Hoohm / dropSeqPipe

A SingleCell RNASeq pre-processing snakemake workflow
Creative Commons Attribution Share Alike 4.0 International
147 stars 47 forks source link

Add new parameters, fix plotting #13

Closed martinholub closed 6 years ago

martinholub commented 6 years ago

Hello @Hoohm,

I have used the dropSeqPipe for DroNc-seq data analysis and found it a great help. I like that it chains the commands into reproducible workflow. Thumbs up!

I made small adjustments to the pipeline, mainly because I needed to access additional parameters other than the ones you decided to expose in the configuration file. I create a pull request as you may benefit from looking at the changes and considering if other users would need them as well.

I also had to make small changes to knee_plot.R and disable BCDrop plot as these were not running out of the box. I would further suggest that add a note to WIKI regarding the fact that one needs to generate index with the same --sjdbOverhang as is used later for alignment.

Hoohm commented 6 years ago

Hello @martinholub I'm glad the pipeline is useful for you 👍

I'm currently working on a new release. I'm getting rid of the python package style and coming back to snakemake workflows. This would also enable an easier access to parameters that are not exposed right now. I hope to release it in a week or two.

I've never been familiar with java options and I see you added XX:ParallelGCThreads={CORES}. How would this work on local computers as opposed to clusters? Does it speed up the processes? I always thought the bottleneck here was i/O access.

Could you tell me what wasn't working out of the box for BCDrop? I really like the plot and I would like to keep it.

The STAR index generation will now be included in the pipeline as a prerequisite (as would any files necessary for the mapping steps). This will make it simpler to use.

Wish you a happy new year

martinholub commented 6 years ago

Hello @Hoohm ,

excuse my delayed response. Regarding your questions:

martinholub commented 6 years ago

Hello @Hoohm , here is the error message I get:

Error in x[[jj]][iseq] <- vjj : replacement has length zero
Calls: plotBCDrop -> [<- -> [<-.data.frame
Hoohm commented 6 years ago

Is it possible that you have some empty logfiles from CELL_barcode.txt and UMI_barcode.txt? I've run into this issue when the filters are too stringent and the plotting will fail because of no lines to read from.

martinholub commented 6 years ago

None of these files are empty (see attached). barcodes.zip

Hoohm commented 6 years ago

I might have the issue. Did you run the fastqc step?

martinholub commented 6 years ago

you are correct, thanks for the tip.

Regarding the fastqc - I have run it only on couple of files, not for all that I have used in the downstream pipeline. I will rerun fastqc and generate-plots to see if it solves the issue.

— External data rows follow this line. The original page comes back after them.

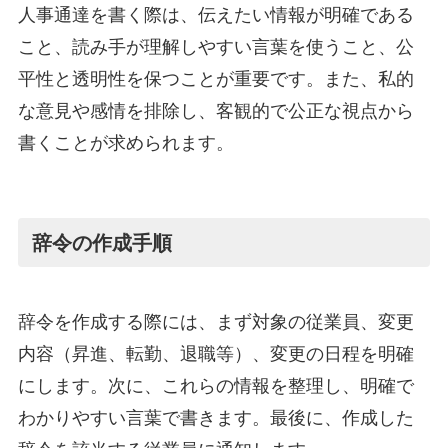
人事通達を書く際は、伝えたい情報が明確である
こと、読み手が理解しやすい言葉を使うこと、公
平性と透明性を保つことが重要です。また、私的
な意見や感情を排除し、客観的で公正な視点から
書くことが求められます。
辞令の作成手順
辞令を作成する際には、まず対象の従業員、変更
内容（昇進、転勤、退職等）、変更の日程を明確
にします。次に、これらの情報を整理し、明確で
わかりやすい言葉で書きます。最後に、作成した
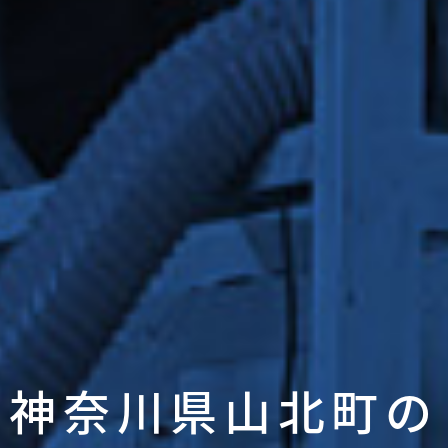
神奈川県山北町の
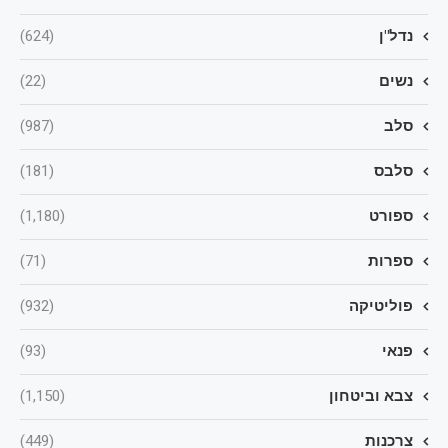
נדל"ן
(624)
נשים
(22)
סלב
(987)
סלבס
(181)
ספורט
(1,180)
ספרות
(71)
פוליטיקה
(932)
פנאי
(93)
צבא וביטחון
(1,150)
צרכנות
(449)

martinholub commented 6 years ago

update: generate-plots still errors the same way, even if it has output of fastqc available.

Hoohm commented 6 years ago

Edit: I think it won't work if you run only part of the fastqc. This is fixed in the new BCdrop because it doesn't rely on the summary fastqc.txt file anymore.

On Sat, Jan 13, 2018, 21:24 Martin Holub notifications@github.com wrote:

update: generate-plots still errors the same way, even if it has output of fastqc available.

— You are receiving this because you were mentioned. Reply to this email directly, view it on GitHub https://github.com/Hoohm/dropSeqPipe/pull/13#issuecomment-357464694, or mute the thread https://github.com/notifications/unsubscribe-auth/ABNXaJXOTds7RKS0NA28UloG0kDAp-Phks5tKRCmgaJpZM4RP3vk .

Hoohm commented 6 years ago

Hello @martinholub, this should be fixed in the new version. I'm not keen on exposing this option since I'm not sure how it would be useful in this context. Could you tell me how you use it and for what purpose. Maybe we can even improve the pipeline on this.